Après avoir été fermées plusieurs jours de suite en raison de congés fériés, les bourses japonaises et chinoises ont réouvert ce matin. Et les variations sont contrastées. Si Tokyo gagne actuellement 1.65%, Hong Kong n’est pas loin de l’équilibre (+0.25%) alors que Shanghai-Shenzhen baissent de 1.09% sur fond de nouvelles tensions géopolitiques, la Chine ayant ainsi déclaré qu'elle suspendait un dialogue économique régulier avec l'Australie, dans un geste destiné à signaler la frustration croissante de Pékin envers Canberra.

Les futures prévoient actuellement une ouverture mitigée des marchés boursiers occidentaux, que ce soit en Europe ou aux États-Unis.

Rayon statistiques économiques, beaucoup de chiffres seront publiés aujourd’hui.
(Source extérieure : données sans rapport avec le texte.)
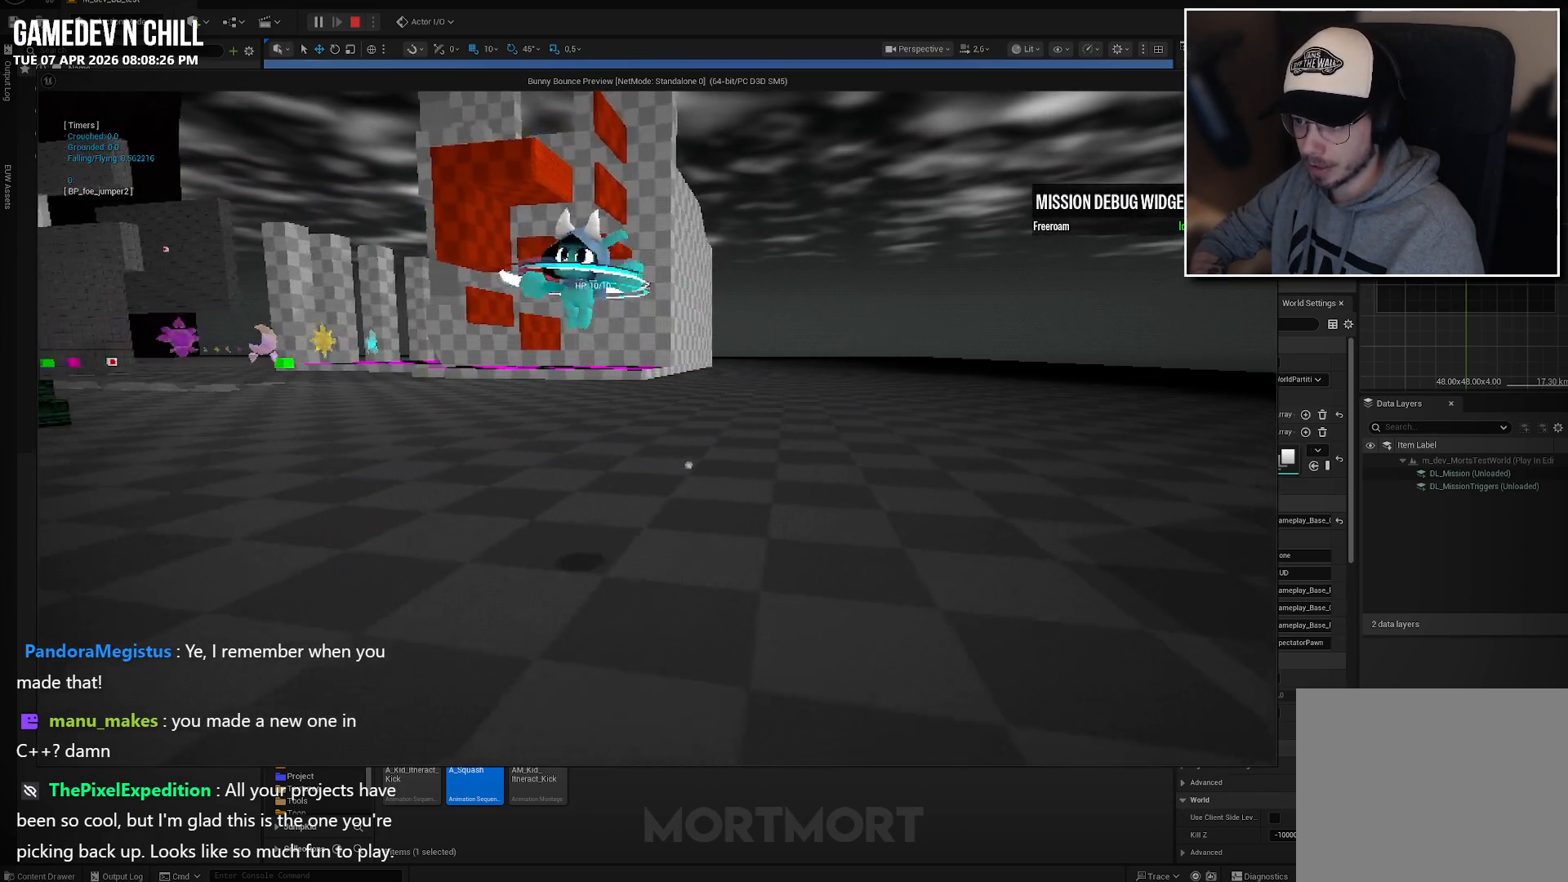
{"buttons": [], "left_stick": "right", "right_stick": "center", "events": [[100, "left_stick", "up-right"], [400, "left_stick", "right"]]}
En Allemagne, à 8h, seront annoncées les commandes industrielles pour mars. Ensuite, on aura en France l’enquête Insee sur les investissements dans l’industrie. Le Royaume-Uni suivra avec l’indice PMI Markit des services pour avril et, à 13h, la Banque d’Angleterre donnera un communiqué de politique monétaire. Enfin le bulletin économique de la BCE (Banque Centrale Européenne) sera publié, avant que l’on prenne connaissance des indicateurs des ventes au détail de mars. À partir de 14h30 on connaîtra le nombre de nouvelles inscriptions au chômage aux Etats-Unis pour la semaine achevée le 1er mai. On devrait aussi avoir les gains de productivité du 1er trimestre 2021.

Aujourd’hui il y aura aussi une déferlante de résultats trimestriels. Ainsi en Europe, on connaîtra les chiffres d’ArcelorMittal, Société Générale, Air France-KLM, HeidelberCement, Volkswagen, Continental, AB Inbev, GBL, Euronav, ING ou BP. Aux États-Unis, les analystes seront très attentifs aux résultats de Moderna, à la pointe des vaccins contre le Covid, mais aussi de Regeneron ou de Kellog.